Adnams has reported a 7% jump in annual sales boosted by a particular strong distillery performance in addition to healthy brewery growth.
Spirit volumes at the Suffolk-based brewer were up a stiff 66%, with beer volumes growing 9% - record levels for both parts of the business, in the 12 months to 31 December, 2016.
Spirit volumes benefitted from investment in the distillery and the tripling of capacity that was put in place at the start of 2016, and growth had been strong across all channels, including supermarkets, pubs and the company's own shops, said the business.
Overall sales grew 7% to £70.3m, but operating profit declined 3.8% to £3.9m depressed by the depreciation of Sterling in the second half of the year, said chairman Jonathan Adnams, adding the business had "substantial" Euro and US Dollar costs relating to wine and hop purchases.
Underlying trading however was "good", with the family-owned company's shops trading well, said Adnams, adding 2016 was a "record brewing" year for Adnams with volumes passing the 100,000 barrels mark for the first time in its history.
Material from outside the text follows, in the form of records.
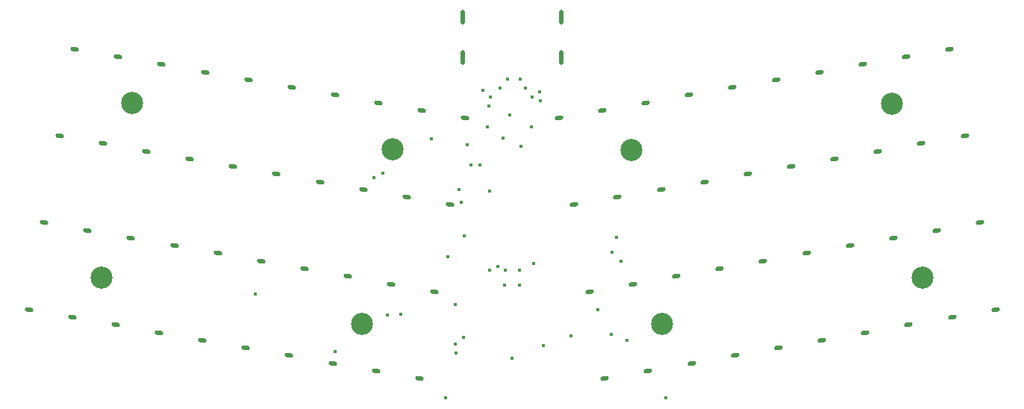
<source format=gbr>
%TF.GenerationSoftware,KiCad,Pcbnew,7.0.8*%
%TF.CreationDate,2023-11-25T13:24:31-06:00*%
%TF.ProjectId,lemmingz40,6c656d6d-696e-4677-9a34-302e6b696361,rev?*%
%TF.SameCoordinates,Original*%
%TF.FileFunction,Plated,1,2,PTH,Mixed*%
%TF.FilePolarity,Positive*%
%FSLAX46Y46*%
G04 Gerber Fmt 4.6, Leading zero omitted, Abs format (unit mm)*
G04 Created by KiCad (PCBNEW 7.0.8) date 2023-11-25 13:24:31*
%MOMM*%
%LPD*%
G01*
G04 APERTURE LIST*
G04 Aperture macros list*
%AMHorizOval*
0 Thick line with rounded ends*
0 $1 width*
0 $2 $3 position (X,Y) of the first rounded end (center of the circle)*
0 $4 $5 position (X,Y) of the second rounded end (center of the circle)*
0 Add line between two ends*
20,1,$1,$2,$3,$4,$5,0*
0 Add two circle primitives to create the rounded ends*
1,1,$1,$2,$3*
1,1,$1,$4,$5*%
G04 Aperture macros list end*
%TA.AperFunction,ViaDrill*%
%ADD10C,0.400000*%
%TD*%
G04 aperture for slot hole*
%TA.AperFunction,ComponentDrill*%
%ADD11HorizOval,0.500000X0.246202X-0.043412X-0.246202X0.043412X0*%
%TD*%
G04 aperture for slot hole*
%TA.AperFunction,ComponentDrill*%
%ADD12O,0.500000X1.650000*%
%TD*%
G04 aperture for slot hole*
%TA.AperFunction,ComponentDrill*%
%ADD13HorizOval,0.500000X0.246202X0.043412X-0.246202X-0.043412X0*%
%TD*%
%TA.AperFunction,ComponentDrill*%
%ADD14C,2.500000*%
%TD*%
G04 APERTURE END LIST*
D10*
X63556973Y-67952136D03*
X72626831Y-74415038D03*
X77028081Y-54727136D03*
X78003081Y-54177138D03*
X78578081Y-70302137D03*
X80028082Y-70252137D03*
X83560051Y-50275352D03*
X85128047Y-79660439D03*
X85428081Y-63677136D03*
X86228081Y-69127136D03*
X86228081Y-73627137D03*
X86327180Y-74627137D03*
X86702372Y-56035710D03*
X86964129Y-57477137D03*
X87153081Y-72850821D03*
X87245296Y-61331650D03*
X87596316Y-50963390D03*
X88035047Y-53275353D03*
X89085048Y-53275350D03*
X89385951Y-44801958D03*
X89875457Y-48995453D03*
X90081655Y-46584957D03*
X90103081Y-65177137D03*
X90160050Y-56275350D03*
X90260049Y-45575351D03*
X91033135Y-64812200D03*
X91360049Y-44575352D03*
X91660049Y-50200850D03*
X91826681Y-66908655D03*
X91935511Y-65241992D03*
X92185704Y-43520328D03*
X92409602Y-47626409D03*
X92660012Y-75241986D03*
X93493343Y-66908657D03*
X93493345Y-65241990D03*
X93584511Y-43560000D03*
X93710014Y-51200350D03*
X94185512Y-44575349D03*
X94860049Y-48975349D03*
X94960049Y-45575352D03*
X95135607Y-64464568D03*
X95833295Y-44999982D03*
X95859116Y-46012026D03*
X96211519Y-73793497D03*
X99378390Y-72690274D03*
X102428081Y-69702137D03*
X103953081Y-72485781D03*
X104053081Y-63152139D03*
X104503082Y-61477136D03*
X105028083Y-64177138D03*
X105703081Y-73210280D03*
X110128037Y-79660437D03*
D11*
%TO.C,SW31*%
X37865294Y-69687654D03*
%TO.C,SW21*%
X39601775Y-59839575D03*
%TO.C,SW11*%
X41338256Y-49991500D03*
%TO.C,SW31*%
X42789332Y-70555894D03*
%TO.C,SW1*%
X43074739Y-40143419D03*
%TO.C,SW21*%
X44525813Y-60707815D03*
%TO.C,SW11*%
X46262294Y-50859740D03*
%TO.C,SW33*%
X47713371Y-71424136D03*
%TO.C,SW1*%
X47998777Y-41011659D03*
%TO.C,SW23*%
X49449856Y-61576054D03*
%TO.C,SW13*%
X51186331Y-51727978D03*
%TO.C,SW33*%
X52637409Y-72292376D03*
%TO.C,SW3*%
X52922816Y-41879903D03*
%TO.C,SW23*%
X54373894Y-62444294D03*
%TO.C,SW13*%
X56110369Y-52596218D03*
%TO.C,SW35*%
X57561445Y-73160615D03*
%TO.C,SW3*%
X57846854Y-42748143D03*
%TO.C,SW25*%
X59297929Y-63312541D03*
%TO.C,SW15*%
X61034414Y-53464462D03*
%TO.C,SW35*%
X62485483Y-74028855D03*
%TO.C,SW5*%
X62770893Y-43616386D03*
%TO.C,SW25*%
X64221967Y-64180781D03*
%TO.C,SW15*%
X65958452Y-54332702D03*
%TO.C,SW37*%
X67409523Y-74897101D03*
%TO.C,SW5*%
X67694931Y-44484626D03*
%TO.C,SW27*%
X69146007Y-65049023D03*
%TO.C,SW17*%
X70882489Y-55200946D03*
%TO.C,SW37*%
X72333561Y-75765341D03*
%TO.C,SW7*%
X72618969Y-45352868D03*
%TO.C,SW27*%
X74070045Y-65917263D03*
%TO.C,SW17*%
X75806527Y-56069186D03*
%TO.C,SW39*%
X77257603Y-76633582D03*
%TO.C,SW7*%
X77543007Y-46221108D03*
%TO.C,SW29*%
X78994084Y-66785503D03*
%TO.C,SW19*%
X80730564Y-56937423D03*
%TO.C,SW39*%
X82181641Y-77501822D03*
%TO.C,SW9*%
X82467050Y-47089348D03*
%TO.C,SW29*%
X83918122Y-67653743D03*
%TO.C,SW19*%
X85654602Y-57805663D03*
D12*
%TO.C,J1*%
X87085012Y-36504151D03*
X87085012Y-41104151D03*
D11*
%TO.C,SW9*%
X87391088Y-47957588D03*
D13*
%TO.C,SW10*%
X97994083Y-47957589D03*
D12*
%TO.C,J1*%
X98235012Y-36504151D03*
X98235012Y-41104151D03*
D13*
%TO.C,SW20*%
X99730567Y-57805662D03*
%TO.C,SW30*%
X101467049Y-67653740D03*
%TO.C,SW10*%
X102918121Y-47089349D03*
%TO.C,SW40*%
X103203531Y-77501822D03*
%TO.C,SW20*%
X104654605Y-56937422D03*
%TO.C,SW30*%
X106391087Y-66785500D03*
%TO.C,SW8*%
X107842164Y-46221106D03*
%TO.C,SW40*%
X108127569Y-76633582D03*
%TO.C,SW18*%
X109578643Y-56069184D03*
%TO.C,SW28*%
X111315126Y-65917262D03*
%TO.C,SW8*%
X112766202Y-45352866D03*
%TO.C,SW38*%
X113051609Y-75765337D03*
%TO.C,SW18*%
X114502681Y-55200944D03*
%TO.C,SW28*%
X116239164Y-65049022D03*
%TO.C,SW6*%
X117690239Y-44484625D03*
%TO.C,SW38*%
X117975647Y-74897097D03*
%TO.C,SW16*%
X119426719Y-54332702D03*
%TO.C,SW26*%
X121163203Y-64180781D03*
%TO.C,SW6*%
X122614277Y-43616385D03*
%TO.C,SW36*%
X122899685Y-74028858D03*
%TO.C,SW16*%
X124350757Y-53464462D03*
%TO.C,SW26*%
X126087241Y-63312541D03*
%TO.C,SW4*%
X127538315Y-42748140D03*
%TO.C,SW36*%
X127823723Y-73160618D03*
%TO.C,SW14*%
X129274800Y-52596219D03*
%TO.C,SW24*%
X131011282Y-62444298D03*
%TO.C,SW4*%
X132462353Y-41879900D03*
%TO.C,SW34*%
X132747760Y-72292377D03*
%TO.C,SW14*%
X134198838Y-51727979D03*
%TO.C,SW24*%
X135935320Y-61576058D03*
%TO.C,SW2*%
X137386395Y-41011661D03*
%TO.C,SW34*%
X137671798Y-71424137D03*
%TO.C,SW12*%
X139122877Y-50859737D03*
%TO.C,SW22*%
X140859359Y-60707817D03*
%TO.C,SW2*%
X142310433Y-40143421D03*
%TO.C,SW32*%
X142595844Y-70555894D03*
%TO.C,SW12*%
X144046915Y-49991497D03*
%TO.C,SW22*%
X145783397Y-59839577D03*
%TO.C,SW32*%
X147519882Y-69687654D03*
D14*
%TO.C,H3*%
X46119592Y-66065976D03*
%TO.C,H1*%
X49613397Y-46251616D03*
%TO.C,H4*%
X75663823Y-71275424D03*
%TO.C,H2*%
X79157630Y-51461058D03*
%TO.C,H5*%
X106248381Y-51579265D03*
%TO.C,H7*%
X109721346Y-71275421D03*
%TO.C,H6*%
X135792617Y-46369820D03*
%TO.C,H8*%
X139265580Y-66065975D03*
M02*

</source>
Profit before tax at £5m was 23% ahead of 2015 driven mainly by the profit Adnams made on the sale of the UK distribution rights for Lagunitas craft beer to Dutch brewer Heineken.
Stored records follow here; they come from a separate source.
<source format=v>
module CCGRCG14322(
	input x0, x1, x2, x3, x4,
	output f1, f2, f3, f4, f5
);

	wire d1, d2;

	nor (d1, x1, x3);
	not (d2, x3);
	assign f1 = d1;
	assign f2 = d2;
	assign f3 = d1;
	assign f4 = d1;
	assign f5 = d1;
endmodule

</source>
Adnams said that while it remained committed to being a "major" cask ale producer, it was the sale of beer in kegs, bottles and cans that drove and increased production in the past year.
Those changes emphasised the importance of the investments in its brewery, which would be completed by the middle of this year, said Adnams.
"We will have spent about £7m on extensions and improvements that will give us beer conditioning and filtration capacity, enhanced cooling and an automated kegging line," he said.
Looking ahead, it remained to be seen what would happen following Brexit, but Adnams' focus would continue to be on the longer term, and the business was "investing accordingly", said Adnams.
On the back of the company's confidence in the underlying performance of the business and the growth it had seen, it recommended a 4.2% increase in its final dividend - an increase of 6p per 'B' share.